Here are two helpful non-digital resources:
Laurier Turgeon's 1998 article "French Fishers, Fur Traders, and Amerindians during the Sixteenth Century: History and Archaeology" in volume 55 of the William and Mary Quarterly does an excellent job at demonstrating the benefits of bringing together documentary and archaeological sources. By integrating French notarial records with the archaeological collections related to Basque whaling and Aboriginal trade, his work reveals an understanding about the European fisheries and fur trade that has often been dismissed as irretrievable because of an absence of evidence. No one source would provide as rich a window into the past as these sources put together.
Ivor Noel Hume's book A Guide to the Artifacts of Colonial America serves, for the most part, as an item-by-item dictionary of the objects found in the British colonies before the American Revolution. It's the book's introduction "Guideposts to the Past" that makes it such a useful resource for teaching students. Hume lays out the importance of objects and collections to understanding the past and some of the basic principles to studying material culture.
These works lay the foundation for students to work with artifacts themselves. There are also a number of useful websites that allow students to digitally engage with early-Canadian objects and collections. Below I have listed the online resources that I have found most helpful for integrating material culture into my history courses.
- Grand Pré National Historic Site, which was just designated a UNESCO World Heritage Site this summer, has been the home to a fairly extensive field school over the past decade. Run by Dr. Jonathan Fowler at Saint Mary's University, the dig has produced a number a very useful online resources. Perhaps the most interesting is their digital dig, which comes shovel-ready with a list of activities for the classroom. You can also follow the last couple years of the dig on the blog Of Cemeteries and Cellars.
- Fortress of Louisbourg National Historic Site also has a fairly extensive and accessible artifact collection. Although not laid out in the same 'dig-style' format, their research collections are keyword searchable and some entries include images. Louisbourg also runs a public archaeology program each summer, where you can get your hands dirty on an actual archaeological dig.

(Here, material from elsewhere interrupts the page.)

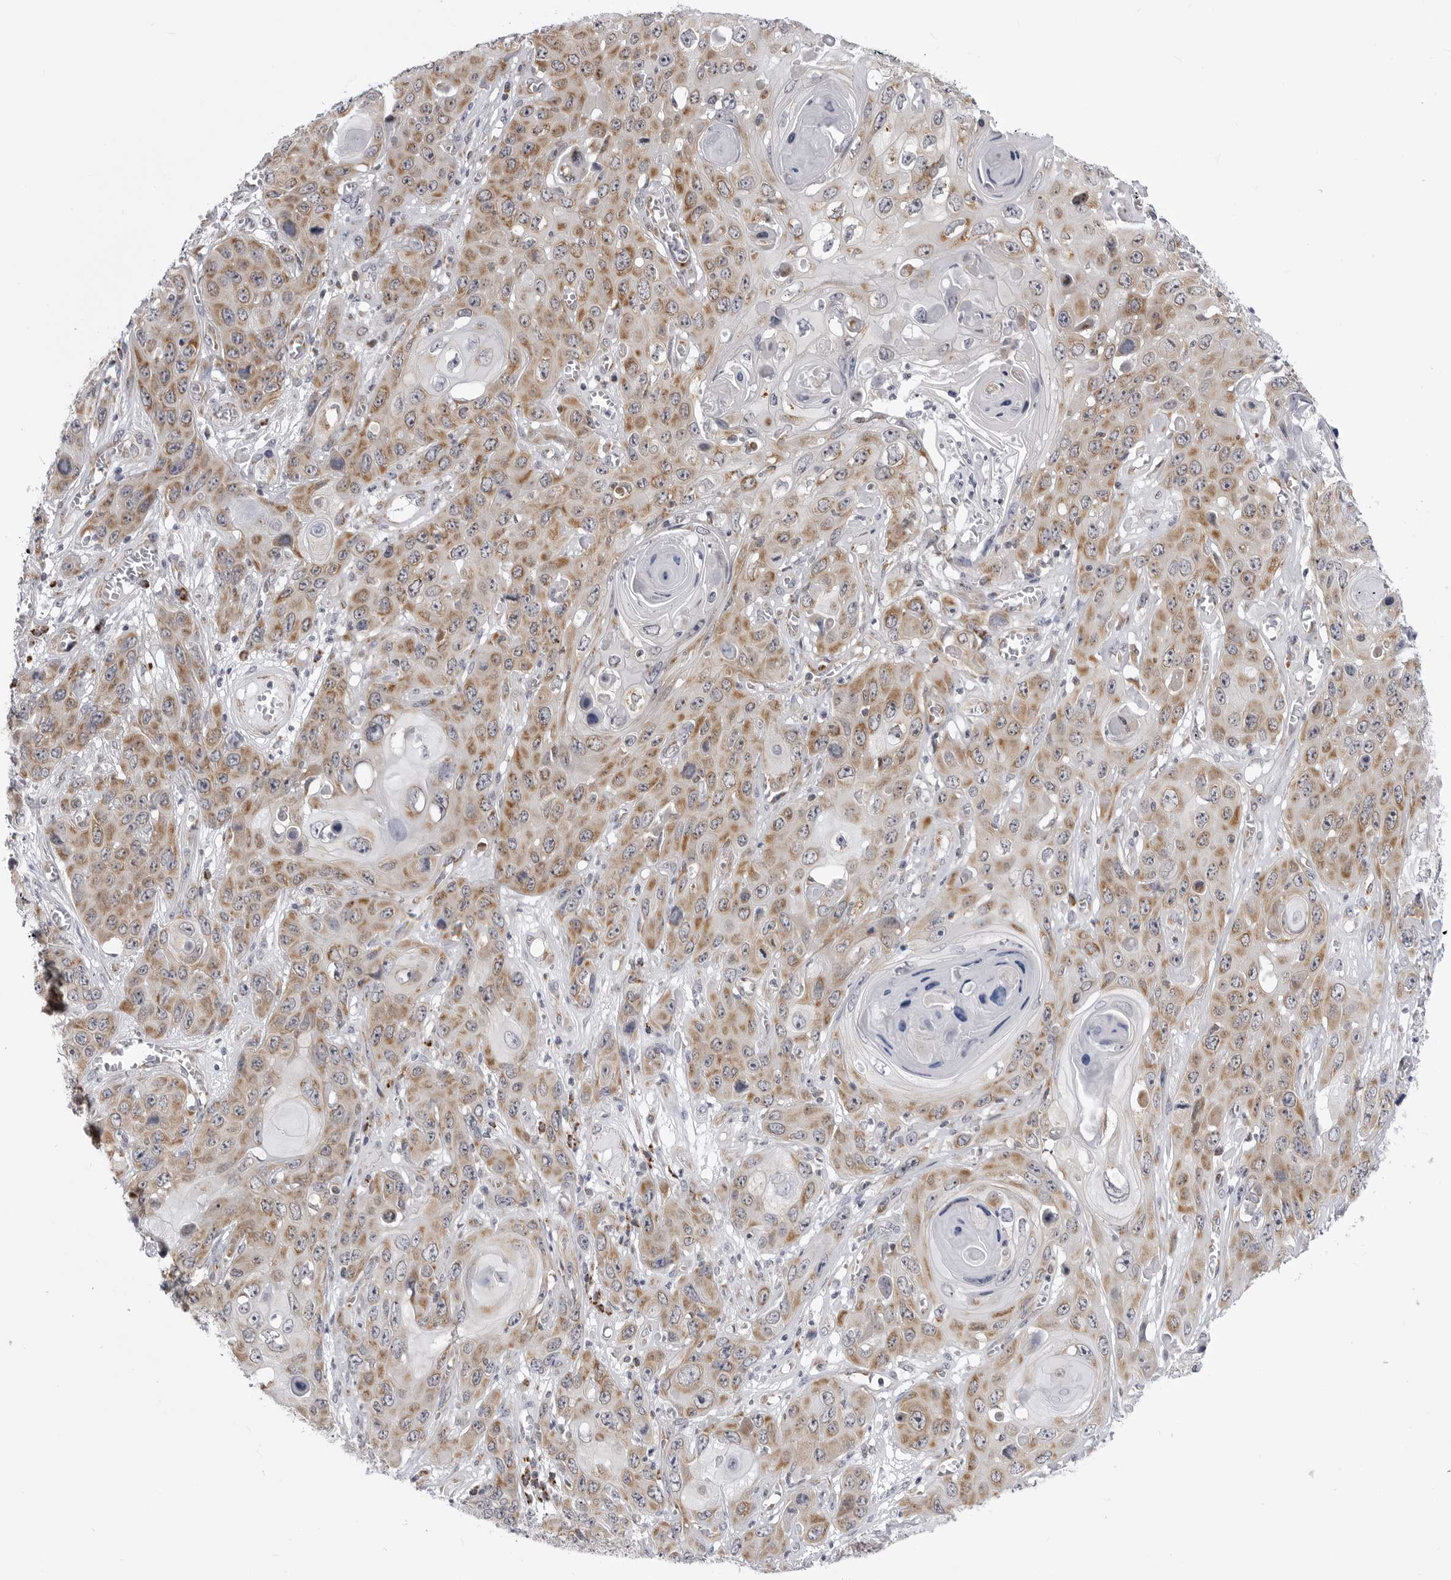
{"staining": {"intensity": "moderate", "quantity": ">75%", "location": "cytoplasmic/membranous"}, "tissue": "skin cancer", "cell_type": "Tumor cells", "image_type": "cancer", "snomed": [{"axis": "morphology", "description": "Squamous cell carcinoma, NOS"}, {"axis": "topography", "description": "Skin"}], "caption": "Immunohistochemical staining of skin cancer (squamous cell carcinoma) reveals medium levels of moderate cytoplasmic/membranous staining in approximately >75% of tumor cells.", "gene": "FH", "patient": {"sex": "male", "age": 55}}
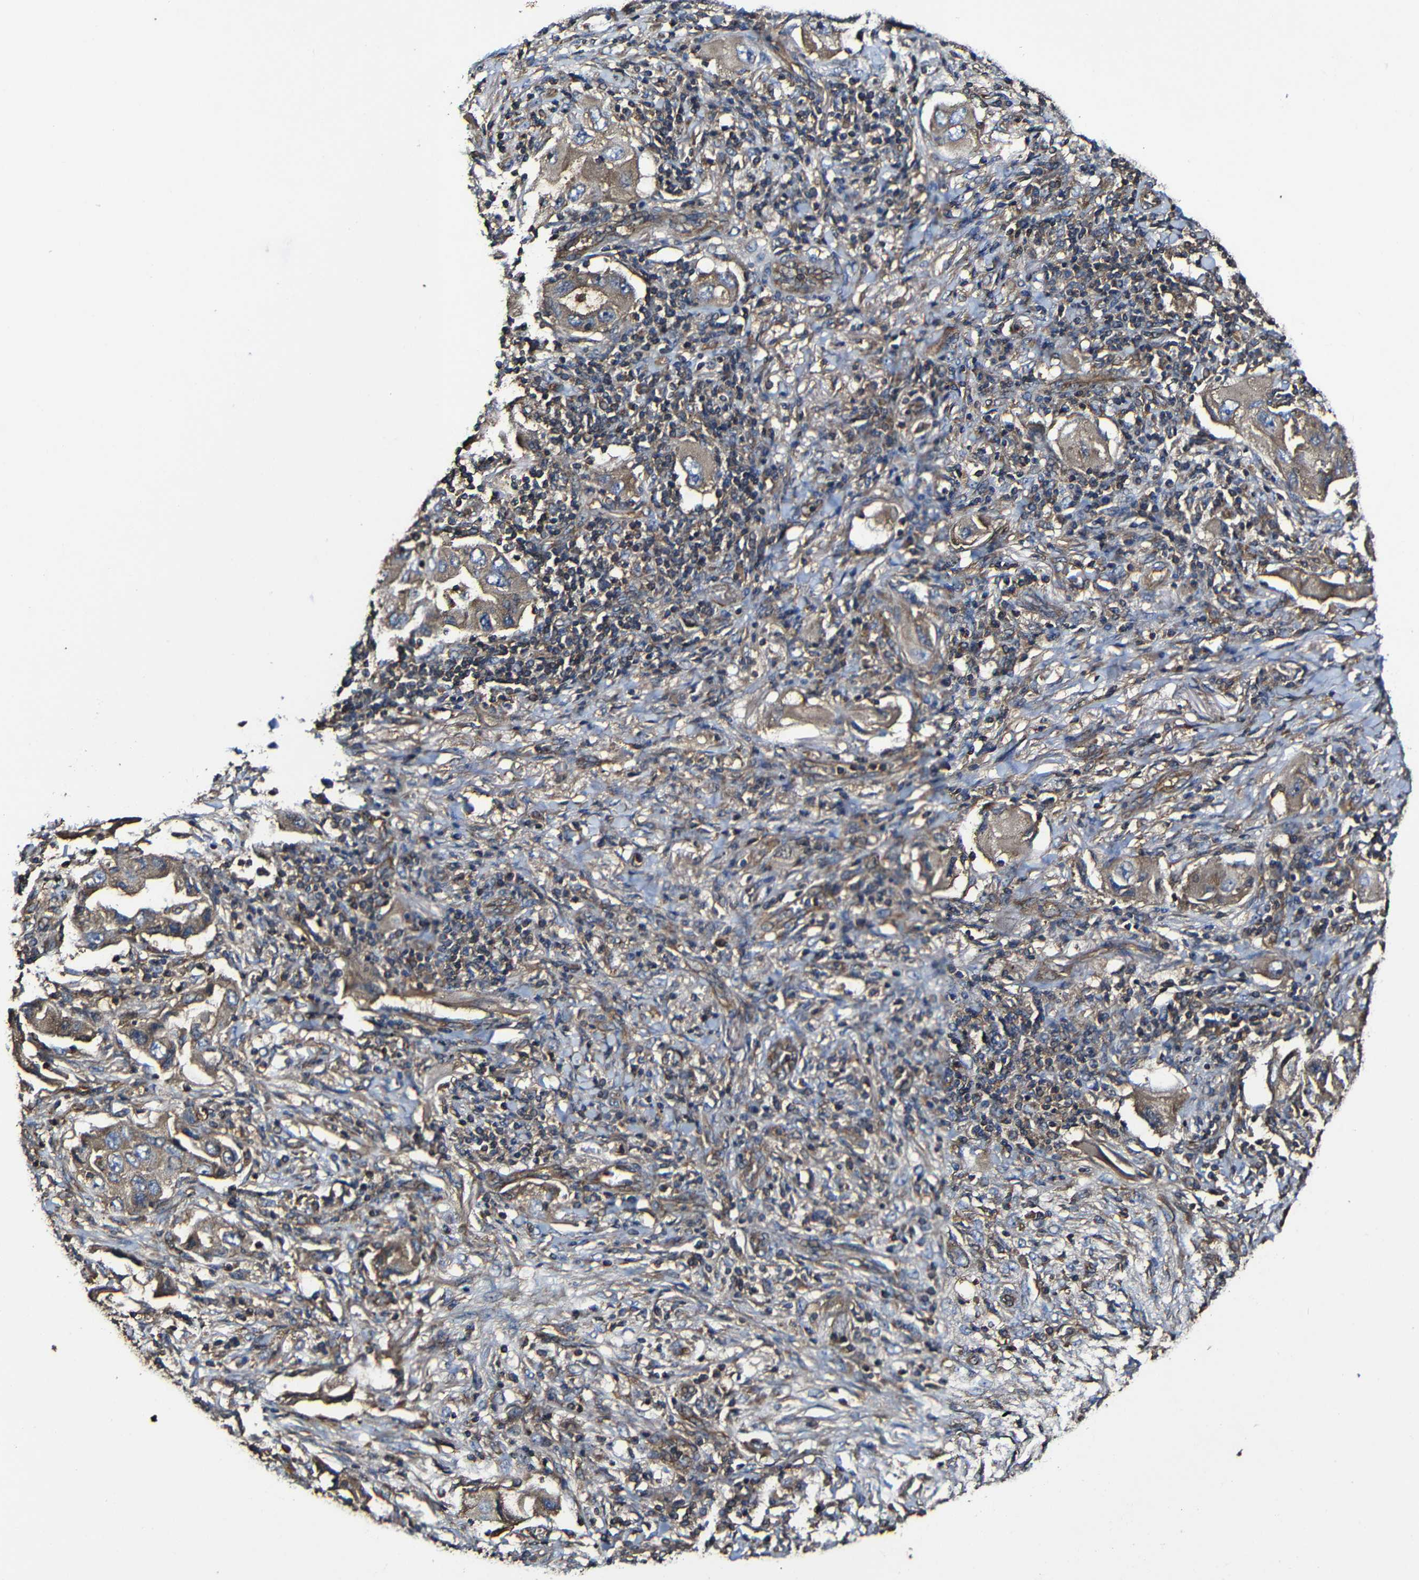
{"staining": {"intensity": "moderate", "quantity": "25%-75%", "location": "cytoplasmic/membranous"}, "tissue": "lung cancer", "cell_type": "Tumor cells", "image_type": "cancer", "snomed": [{"axis": "morphology", "description": "Adenocarcinoma, NOS"}, {"axis": "topography", "description": "Lung"}], "caption": "High-power microscopy captured an IHC histopathology image of lung cancer, revealing moderate cytoplasmic/membranous expression in approximately 25%-75% of tumor cells. The protein of interest is stained brown, and the nuclei are stained in blue (DAB IHC with brightfield microscopy, high magnification).", "gene": "MSN", "patient": {"sex": "female", "age": 65}}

- The McCord Museum in Montreal probably has one of the best and most accessible online artifact collections. In addition to being able to search their collection based on period, place and object type, their website also provides dozens of thematically based online tours. The "Brief Glimpse of Mi'kmaq Life: Objects from the McCord Collection," for example, begins with a brief introduction written by Ruth Holmes Whitehead - an authority on Mi'kmaq material culture - and is followed by 120 artifacts that are mostly from the nineteenth century. The museum's tour "Rebellions" is comprised mainly of paintings and drawings from the Rebellions of Upper and Lower Canada as well as the Northwest Rebellion.
Almost all of the resources that I have shared have been created from collections held by the Government of Canada. Soon, if expected changes at Parks Canada are acted upon, the actual artifacts that you can see on some of these websites will be moved away from regional conservation and storage centres in Calgary, Winnipeg, Cornwall, Quebec and Halifax to one single location in Ottawa. Not only will this decision prevent these collections from being directly used by local scholars, teachers and their students, but the extensive reduction in staffing will also likely minimize the chances that new digital resources will be created and existing resources maintained.
What are the benefits of learning history through objects? What does the study of 'the real thing' bring to history studies ? How are e-tangibles (digital artifacts) best used in classrooms?